◆ Your task: Render every line of text in the records below as a Markdown table with the columns No. and Line, numbering the rows in order and skipping blank lines. Leave the pictures out of the answer.
── Raw data ──
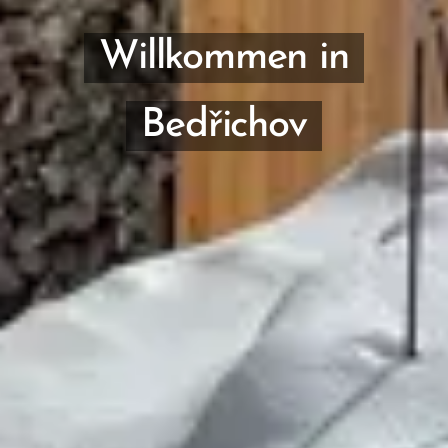
Willkommen in
Bedřichov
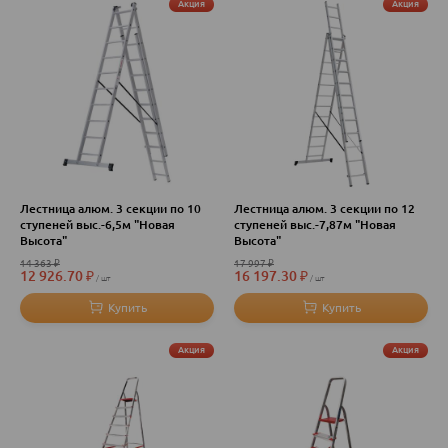
Акция
Акция
Лестница алюм. 3 секции по 10
Лестница алюм. 3 секции по 12
ступеней выс.-6,5м "Новая
ступеней выс.-7,87м "Новая
Высота"
Высота"
14 363
₽
17 997
₽
12 926.70
₽
16 197.30
₽
шт
шт
Акция
Акция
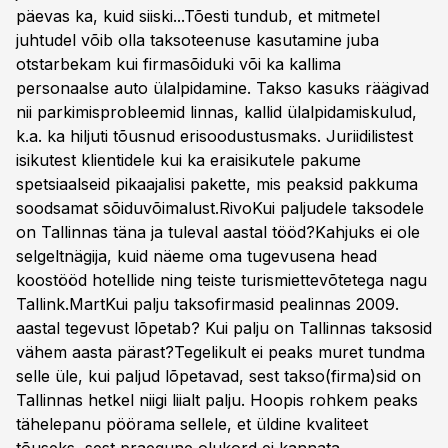
päevas ka, kuid siiski...Tõesti tundub, et mitmetel
juhtudel võib olla taksoteenuse kasutamine juba
otstarbekam kui firmasõiduki või ka kallima
personaalse auto ülalpidamine. Takso kasuks räägivad
nii parkimisprobleemid linnas, kallid ülalpidamiskulud,
k.a. ka hiljuti tõusnud erisoodustusmaks. Juriidilistest
isikutest klientidele kui ka eraisikutele pakume
spetsiaalseid pikaajalisi pakette, mis peaksid pakkuma
soodsamat sõiduvõimalust.RivoKui paljudele taksodele
on Tallinnas täna ja tuleval aastal tööd?Kahjuks ei ole
selgeltnägija, kuid näeme oma tugevusena head
koostööd hotellide ning teiste turismiettevõtetega nagu
Tallink.MartKui palju taksofirmasid pealinnas 2009.
aastal tegevust lõpetab? Kui palju on Tallinnas taksosid
vähem aasta pärast?Tegelikult ei peaks muret tundma
selle üle, kui paljud lõpetavad, sest takso(firma)sid on
Tallinnas hetkel niigi liialt palju. Hoopis rohkem peaks
tähelepanu pöörama sellele, et üldine kvaliteet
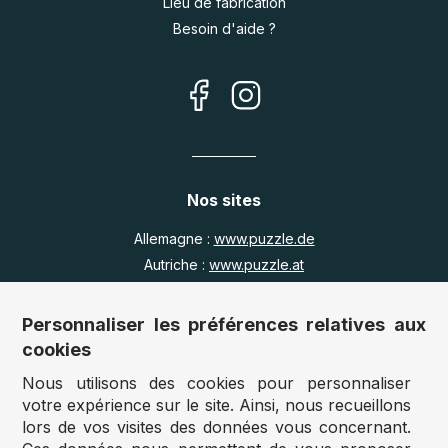
Lieu de fabrication
Besoin d'aide ?
Nos sites
Allemagne :
www.puzzle.de
Autriche :
www.puzzle.at
Belgique :
www.puzzle.be
Royaume Uni :
www.jigsawpuzzle.co.uk
Personnaliser les préférences relatives aux
cookies
Nous utilisons des cookies pour personnaliser
Accès revendeurs / détaillants
votre expérience sur le site. Ainsi, nous recueillons
lors de vos visites des données vous concernant.
Vous avez un magasin ?
Vous souhaitez accéder à nos prix revendeurs ?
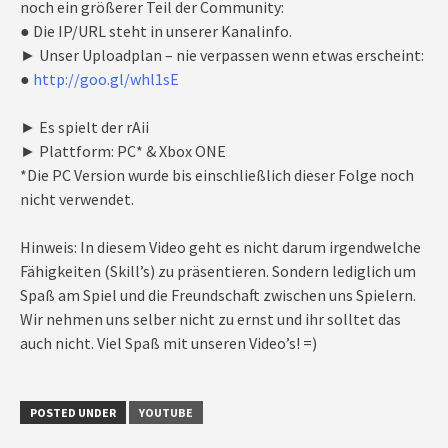
noch ein größerer Teil der Community:
● Die IP/URL steht in unserer Kanalinfo.
► Unser Uploadplan – nie verpassen wenn etwas erscheint:
●
http://goo.gl/whl1sE
► Es spielt der rAii
► Plattform: PC* & Xbox ONE
*Die PC Version wurde bis einschließlich dieser Folge noch
nicht verwendet.
Hinweis: In diesem Video geht es nicht darum irgendwelche
Fähigkeiten (Skill’s) zu präsentieren. Sondern lediglich um
Spaß am Spiel und die Freundschaft zwischen uns Spielern.
Wir nehmen uns selber nicht zu ernst und ihr solltet das
auch nicht. Viel Spaß mit unseren Video’s! =)
POSTED UNDER
YOUTUBE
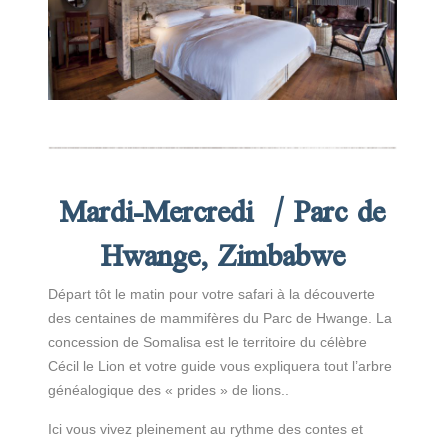
Mardi-Mercredi / Parc de
Hwange, Zimbabwe
Départ tôt le matin pour votre safari à la découverte
des centaines de mammifères du Parc de Hwange. La
concession de Somalisa est le territoire du célèbre
Cécil le Lion et votre guide vous expliquera tout l’arbre
généalogique des « prides » de lions..
Ici vous vivez pleinement au rythme des contes et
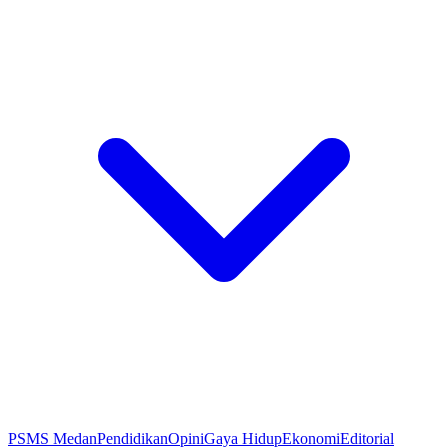
PSMS Medan
Pendidikan
Opini
Gaya Hidup
Ekonomi
Editorial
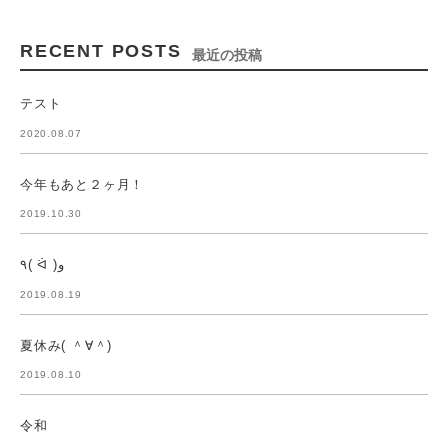
RECENT POSTS
最近の投稿
テスト
2020.08.07
今年もあと２ヶ月！
2019.10.30
٩( ᐛ )و
2019.08.19
夏休み( ＾∀＾)
2019.08.10
令和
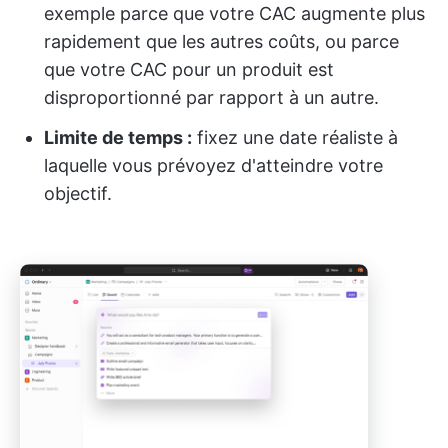
exemple parce que votre CAC augmente plus
rapidement que les autres coûts, ou parce
que votre CAC pour un produit est
disproportionné par rapport à un autre.
Limite de temps :
fixez une date réaliste à
laquelle vous prévoyez d'atteindre votre
objectif.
───
◆ Answer for the task:
| No. | Line |
|---|---|
| 1 | Willkommen in |
| 2 | Bedřichov |
| 3 | Акция |
| 4 | Акция |
| 5 | Лестница алюм. 3 секции по 10 |
| 6 | Лестница алюм. 3 секции по 12 |
| 7 | ступеней выс.-6,5м "Новая |
| 8 | ступеней выс.-7,87м "Новая |
| 9 | Высота" |
| 10 | Высота" |
| 11 | 14 363 |
| 12 | ₽ |
| 13 | 17 997 |
| 14 | ₽ |
| 15 | 12 926.70 |
| 16 | ₽ |
| 17 | 16 197.30 |
| 18 | ₽ |
| 19 | шт |
| 20 | шт |
| 21 | Акция |
| 22 | Акция |
| 23 | päevas ka, kuid siiski...Tõesti tundub, et mitmetel |
| 24 | juhtudel võib olla taksoteenuse kasutamine juba |
| 25 | otstarbekam kui firmasõiduki või ka kallima |
| 26 | personaalse auto ülalpidamine. Takso kasuks räägivad |
| 27 | nii parkimisprobleemid linnas, kallid ülalpidamiskulud, |
| 28 | k.a. ka hiljuti tõusnud erisoodustusmaks. Juriidilistest |
| 29 | isikutest klientidele kui ka eraisikutele pakume |
| 30 | spetsiaalseid pikaajalisi pakette, mis peaksid pakkuma |
| 31 | soodsamat sõiduvõimalust.RivoKui paljudele taksodele |
| 32 | on Tallinnas täna ja tuleval aastal tööd?Kahjuks ei ole |
| 33 | selgeltnägija, kuid näeme oma tugevusena head |
| 34 | koostööd hotellide ning teiste turismiettevõtetega nagu |
| 35 | Tallink.MartKui palju taksofirmasid pealinnas 2009. |
| 36 | aastal tegevust lõpetab? Kui palju on Tallinnas taksosid |
| 37 | vähem aasta pärast?Tegelikult ei peaks muret tundma |
| 38 | selle üle, kui paljud lõpetavad, sest takso(firma)sid on |
| 39 | Tallinnas hetkel niigi liialt palju. Hoopis rohkem peaks |
| 40 | tähelepanu pöörama sellele, et üldine kvaliteet |
| 41 | Lieu de fabrication |
| 42 | Besoin d'aide ? |
| 43 | Nos sites |
| 44 | Allemagne : |
| 45 | www.puzzle.de |
| 46 | Autriche : |
| 47 | www.puzzle.at |
| 48 | Belgique : |
| 49 | www.puzzle.be |
| 50 | Royaume Uni : |
| 51 | www.jigsawpuzzle.co.uk |
| 52 | Personnaliser les préférences relatives aux |
| 53 | cookies |
| 54 | Nous utilisons des cookies pour personnaliser |
| 55 | Accès revendeurs / détaillants |
| 56 | votre expérience sur le site. Ainsi, nous recueillons |
| 57 | lors de vos visites des données vous concernant. |
| 58 | Vous avez un magasin ? |
| 59 | Vous souhaitez accéder à nos prix revendeurs ? |
| 60 | noch ein größerer Teil der Community: |
| 61 | ● Die IP/URL steht in unserer Kanalinfo. |
| 62 | ► Unser Uploadplan – nie verpassen wenn etwas erscheint: |
| 63 | ● |
| 64 | http://goo.gl/whl1sE |
| 65 | ► Es spielt der rAii |
| 66 | ► Plattform: PC* & Xbox ONE |
| 67 | *Die PC Version wurde bis einschließlich dieser Folge noch |
| 68 | nicht verwendet. |
| 69 | Hinweis: In diesem Video geht es nicht darum irgendwelche |
| 70 | Fähigkeiten (Skill’s) zu präsentieren. Sondern lediglich um |
| 71 | Spaß am Spiel und die Freundschaft zwischen uns Spielern. |
| 72 | Wir nehmen uns selber nicht zu ernst und ihr solltet das |
| 73 | auch nicht. Viel Spaß mit unseren Video’s! =) |
| 74 | POSTED UNDER |
| 75 | YOUTUBE |
| 76 | Mardi-Mercredi / Parc de |
| 77 | Hwange, Zimbabwe |
| 78 | Départ tôt le matin pour votre safari à la découverte |
| 79 | des centaines de mammifères du Parc de Hwange. La |
| 80 | concession de Somalisa est le territoire du célèbre |
| 81 | Cécil le Lion et votre guide vous expliquera tout l’arbre |
| 82 | généalogique des « prides » de lions.. |
| 83 | Ici vous vivez pleinement au rythme des contes et |
| 84 | PSMS Medan |
| 85 | Pendidikan |
| 86 | Opini |
| 87 | Gaya Hidup |
| 88 | Ekonomi |
| 89 | Editorial |
| 90 | RECENT POSTS |
| 91 | 最近の投稿 |
| 92 | テスト |
| 93 | 2020.08.07 |
| 94 | 今年もあと２ヶ月！ |
| 95 | 2019.10.30 |
| 96 | ٩( ᐛ )و |
| 97 | 2019.08.19 |
| 98 | 夏休み( ＾∀＾) |
| 99 | 2019.08.10 |
| 100 | 令和 |
| 101 | exemple parce que votre CAC augmente plus |
| 102 | rapidement que les autres coûts, ou parce |
| 103 | que votre CAC pour un produit est |
| 104 | disproportionné par rapport à un autre. |
| 105 | Limite de temps : |
| 106 | fixez une date réaliste à |
| 107 | laquelle vous prévoyez d'atteindre votre |
| 108 | objectif. |